Sanders has already met with his incoming GOP counterpart, Louisiana Sen. Bill Cassidy, about what they can do together. He's also had a conversation with Collins about rural health care policy. In a separate interview, Cassidy specifically mentioned addressing the nursing shortage as a top priority for the panel.
Sanders has also met with Senate Finance Committee Chair Ron Wyden (D-Ore.), who shares jurisdiction over many issues that the Vermonter is interested in addressing. Collins predicted that if Sanders concentrates more on rural health than Medicare for All, he’ll have more success.
And he's got a tough act to follow: The panel’s recent track record under Sens. Patty Murray (D-Wash.), Richard Burr (R-N.C.) and retired Sen. Lamar Alexander (R-Tenn.) is impressive. The committee pushed through legislation fixing the No Child Left Behind education policy, cracking down on surprise medical bills and developing new treatments under the umbrella of the 21st Century Cures Act. It also played a huge rule in Congress’ pandemic response, an example of how the HELP Committee can be called upon in times of crisis.
Sanders comes in as a “chairman who’s running kind of independent of everybody,” including Democrats, said Sen. Lisa Murkowski (R-Alaska), another member of the panel. “If you’re a good chairman, you’re going to listen to the priorities of all the folks on our committee. And hopefully he would do that.”
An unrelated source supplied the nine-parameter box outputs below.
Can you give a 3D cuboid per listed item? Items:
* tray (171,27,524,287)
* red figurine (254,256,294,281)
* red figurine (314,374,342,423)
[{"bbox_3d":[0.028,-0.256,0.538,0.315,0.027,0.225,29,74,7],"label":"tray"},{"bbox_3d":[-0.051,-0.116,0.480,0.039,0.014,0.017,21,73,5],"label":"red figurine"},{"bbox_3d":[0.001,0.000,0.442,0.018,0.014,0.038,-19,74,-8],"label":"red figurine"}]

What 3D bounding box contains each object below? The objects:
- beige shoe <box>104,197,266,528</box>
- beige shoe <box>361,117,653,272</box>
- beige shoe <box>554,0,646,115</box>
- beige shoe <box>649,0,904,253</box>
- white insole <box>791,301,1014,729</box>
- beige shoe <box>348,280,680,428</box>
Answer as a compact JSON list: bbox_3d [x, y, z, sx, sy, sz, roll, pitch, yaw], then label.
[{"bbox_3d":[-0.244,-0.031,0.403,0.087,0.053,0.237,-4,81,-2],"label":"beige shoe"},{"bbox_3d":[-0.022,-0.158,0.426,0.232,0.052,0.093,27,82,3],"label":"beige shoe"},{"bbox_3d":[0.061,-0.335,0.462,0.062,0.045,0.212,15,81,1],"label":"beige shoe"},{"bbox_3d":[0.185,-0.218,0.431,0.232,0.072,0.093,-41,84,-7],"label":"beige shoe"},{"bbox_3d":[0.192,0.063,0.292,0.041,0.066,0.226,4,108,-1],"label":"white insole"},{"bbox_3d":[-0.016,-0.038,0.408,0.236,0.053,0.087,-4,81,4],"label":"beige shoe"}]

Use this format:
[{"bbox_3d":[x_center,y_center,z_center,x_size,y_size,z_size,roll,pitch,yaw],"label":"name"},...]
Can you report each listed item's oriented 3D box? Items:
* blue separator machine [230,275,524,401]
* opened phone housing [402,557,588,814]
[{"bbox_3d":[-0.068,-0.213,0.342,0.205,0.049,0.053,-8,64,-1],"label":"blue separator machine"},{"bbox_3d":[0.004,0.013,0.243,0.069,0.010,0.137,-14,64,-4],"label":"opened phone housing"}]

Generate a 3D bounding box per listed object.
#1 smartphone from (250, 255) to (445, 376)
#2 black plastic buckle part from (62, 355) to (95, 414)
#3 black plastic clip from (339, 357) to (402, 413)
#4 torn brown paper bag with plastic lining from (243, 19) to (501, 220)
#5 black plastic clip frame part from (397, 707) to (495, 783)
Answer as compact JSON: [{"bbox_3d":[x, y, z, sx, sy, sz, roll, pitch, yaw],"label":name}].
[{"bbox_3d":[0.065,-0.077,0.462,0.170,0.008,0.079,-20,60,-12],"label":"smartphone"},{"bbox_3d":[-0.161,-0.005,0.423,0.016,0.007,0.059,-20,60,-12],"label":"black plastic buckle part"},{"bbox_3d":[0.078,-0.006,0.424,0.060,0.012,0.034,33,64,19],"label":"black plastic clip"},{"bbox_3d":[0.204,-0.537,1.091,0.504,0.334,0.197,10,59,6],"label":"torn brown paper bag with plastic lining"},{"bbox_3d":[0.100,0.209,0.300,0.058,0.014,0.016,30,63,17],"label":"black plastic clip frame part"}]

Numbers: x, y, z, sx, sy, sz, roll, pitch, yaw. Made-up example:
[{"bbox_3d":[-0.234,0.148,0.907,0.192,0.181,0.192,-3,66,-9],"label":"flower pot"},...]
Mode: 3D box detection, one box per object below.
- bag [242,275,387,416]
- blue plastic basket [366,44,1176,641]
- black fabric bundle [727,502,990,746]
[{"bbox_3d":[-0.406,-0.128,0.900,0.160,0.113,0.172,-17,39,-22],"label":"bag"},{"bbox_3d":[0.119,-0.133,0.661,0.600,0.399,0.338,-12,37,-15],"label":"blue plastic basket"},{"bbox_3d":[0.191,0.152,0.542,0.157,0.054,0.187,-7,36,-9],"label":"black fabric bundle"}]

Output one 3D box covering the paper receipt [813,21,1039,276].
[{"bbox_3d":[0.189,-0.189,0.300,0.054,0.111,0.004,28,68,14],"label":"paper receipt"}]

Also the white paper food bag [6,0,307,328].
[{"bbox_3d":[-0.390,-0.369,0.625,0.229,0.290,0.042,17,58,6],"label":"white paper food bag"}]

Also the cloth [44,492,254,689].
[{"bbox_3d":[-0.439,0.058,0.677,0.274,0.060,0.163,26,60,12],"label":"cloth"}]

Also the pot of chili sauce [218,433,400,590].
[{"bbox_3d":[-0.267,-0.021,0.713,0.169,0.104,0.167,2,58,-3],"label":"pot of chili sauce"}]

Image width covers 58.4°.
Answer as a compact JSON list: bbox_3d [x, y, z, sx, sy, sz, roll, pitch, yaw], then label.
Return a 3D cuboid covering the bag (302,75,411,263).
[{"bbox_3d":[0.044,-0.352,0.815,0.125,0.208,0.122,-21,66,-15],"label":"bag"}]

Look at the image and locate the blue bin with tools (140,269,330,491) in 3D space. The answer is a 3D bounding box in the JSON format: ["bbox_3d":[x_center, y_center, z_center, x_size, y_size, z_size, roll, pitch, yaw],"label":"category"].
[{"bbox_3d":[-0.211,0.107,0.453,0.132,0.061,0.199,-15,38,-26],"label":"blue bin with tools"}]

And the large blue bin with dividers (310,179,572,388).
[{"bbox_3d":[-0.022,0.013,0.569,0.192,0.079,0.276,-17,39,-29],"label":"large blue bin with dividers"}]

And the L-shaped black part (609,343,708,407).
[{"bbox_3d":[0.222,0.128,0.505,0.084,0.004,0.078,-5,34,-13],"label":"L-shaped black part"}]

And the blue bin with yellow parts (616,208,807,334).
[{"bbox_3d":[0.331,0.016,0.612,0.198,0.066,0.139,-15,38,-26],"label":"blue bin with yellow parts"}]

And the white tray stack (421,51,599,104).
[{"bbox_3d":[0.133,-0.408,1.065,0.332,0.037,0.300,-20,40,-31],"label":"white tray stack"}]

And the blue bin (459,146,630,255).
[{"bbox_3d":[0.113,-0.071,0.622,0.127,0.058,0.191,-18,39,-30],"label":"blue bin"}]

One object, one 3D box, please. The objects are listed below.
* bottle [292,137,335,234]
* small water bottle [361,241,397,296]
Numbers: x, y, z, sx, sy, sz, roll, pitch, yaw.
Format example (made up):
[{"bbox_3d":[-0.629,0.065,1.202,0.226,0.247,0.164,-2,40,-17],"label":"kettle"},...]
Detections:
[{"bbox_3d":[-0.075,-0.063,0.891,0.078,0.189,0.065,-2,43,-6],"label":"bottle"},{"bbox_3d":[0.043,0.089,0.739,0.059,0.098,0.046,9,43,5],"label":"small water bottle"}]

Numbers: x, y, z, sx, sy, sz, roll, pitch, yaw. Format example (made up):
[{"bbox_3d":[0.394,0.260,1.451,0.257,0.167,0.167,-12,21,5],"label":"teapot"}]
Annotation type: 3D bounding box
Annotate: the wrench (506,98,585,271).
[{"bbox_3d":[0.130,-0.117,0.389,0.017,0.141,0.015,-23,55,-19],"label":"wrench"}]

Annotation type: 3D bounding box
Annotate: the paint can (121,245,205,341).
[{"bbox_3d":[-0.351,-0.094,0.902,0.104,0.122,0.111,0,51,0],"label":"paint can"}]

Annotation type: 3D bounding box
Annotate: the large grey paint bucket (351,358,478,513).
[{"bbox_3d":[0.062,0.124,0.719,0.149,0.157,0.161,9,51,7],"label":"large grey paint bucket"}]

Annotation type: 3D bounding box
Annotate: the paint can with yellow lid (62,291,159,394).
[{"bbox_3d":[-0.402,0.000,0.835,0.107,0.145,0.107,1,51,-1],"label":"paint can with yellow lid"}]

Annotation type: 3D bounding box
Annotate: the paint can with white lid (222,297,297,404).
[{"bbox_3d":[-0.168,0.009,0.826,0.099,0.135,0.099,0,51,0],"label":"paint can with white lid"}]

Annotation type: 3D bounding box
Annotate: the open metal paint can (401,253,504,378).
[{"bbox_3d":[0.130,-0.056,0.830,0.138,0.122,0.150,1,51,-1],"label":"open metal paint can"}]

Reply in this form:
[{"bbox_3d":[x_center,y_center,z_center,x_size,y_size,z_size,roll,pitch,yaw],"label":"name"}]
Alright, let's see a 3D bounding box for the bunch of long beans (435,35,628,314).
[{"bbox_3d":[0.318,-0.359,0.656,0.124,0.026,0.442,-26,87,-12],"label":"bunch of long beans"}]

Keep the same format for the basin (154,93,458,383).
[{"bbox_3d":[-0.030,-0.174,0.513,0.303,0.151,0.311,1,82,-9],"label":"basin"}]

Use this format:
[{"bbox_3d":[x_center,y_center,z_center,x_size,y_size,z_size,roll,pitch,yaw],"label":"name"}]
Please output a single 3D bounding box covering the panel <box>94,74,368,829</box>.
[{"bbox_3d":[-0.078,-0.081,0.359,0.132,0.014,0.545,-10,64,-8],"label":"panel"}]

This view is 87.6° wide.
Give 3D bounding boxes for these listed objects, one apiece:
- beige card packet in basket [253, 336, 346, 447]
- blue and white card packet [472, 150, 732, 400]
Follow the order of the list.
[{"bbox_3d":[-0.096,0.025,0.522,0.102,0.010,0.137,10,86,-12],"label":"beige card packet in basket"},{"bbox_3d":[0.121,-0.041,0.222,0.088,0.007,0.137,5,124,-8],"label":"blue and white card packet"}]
Many Republicans only know Sanders as a presidential candidate and Budget Committee chair during unified Democratic control, but he’s led legislative efforts under divided government before as Veterans Affairs Committee Chair in 2014. Democrats said that Sanders’ work at that time is more of a blueprint for how he’ll guide the HELP Committee in 2023.
“He’ll be a chairman who not only is putting the spotlight on issues he cares about, but also will do a lot of good bipartisan work. His record indicates that,” Sen. Bob Casey (D-Pa.) said.
For now, Sanders is shrugging off his own reelection decision in 2024. He said his sole focus is on a chairmanship he’s been building toward since he was first elected to the Senate in 2006.
At the time, Sanders recalled, he asked the late Sen. Ted Kennedy (D-Mass.) — then the HELP Committee chair — if he could get a seat on the panel. Kennedy intervened with the late Senate Majority Leader Harry Reid (D-Nev.) to get Sanders that position, allowing his fellow New Englander to start building the seniority he needed to eventually lead the committee.
And now that Sanders is replacing Murray, he has a realistic view of what’s achievable with 51 Senate seats and a GOP House.
“We can achieve some good results working in a bipartisan manner,” Sanders said. “But I am not naive.”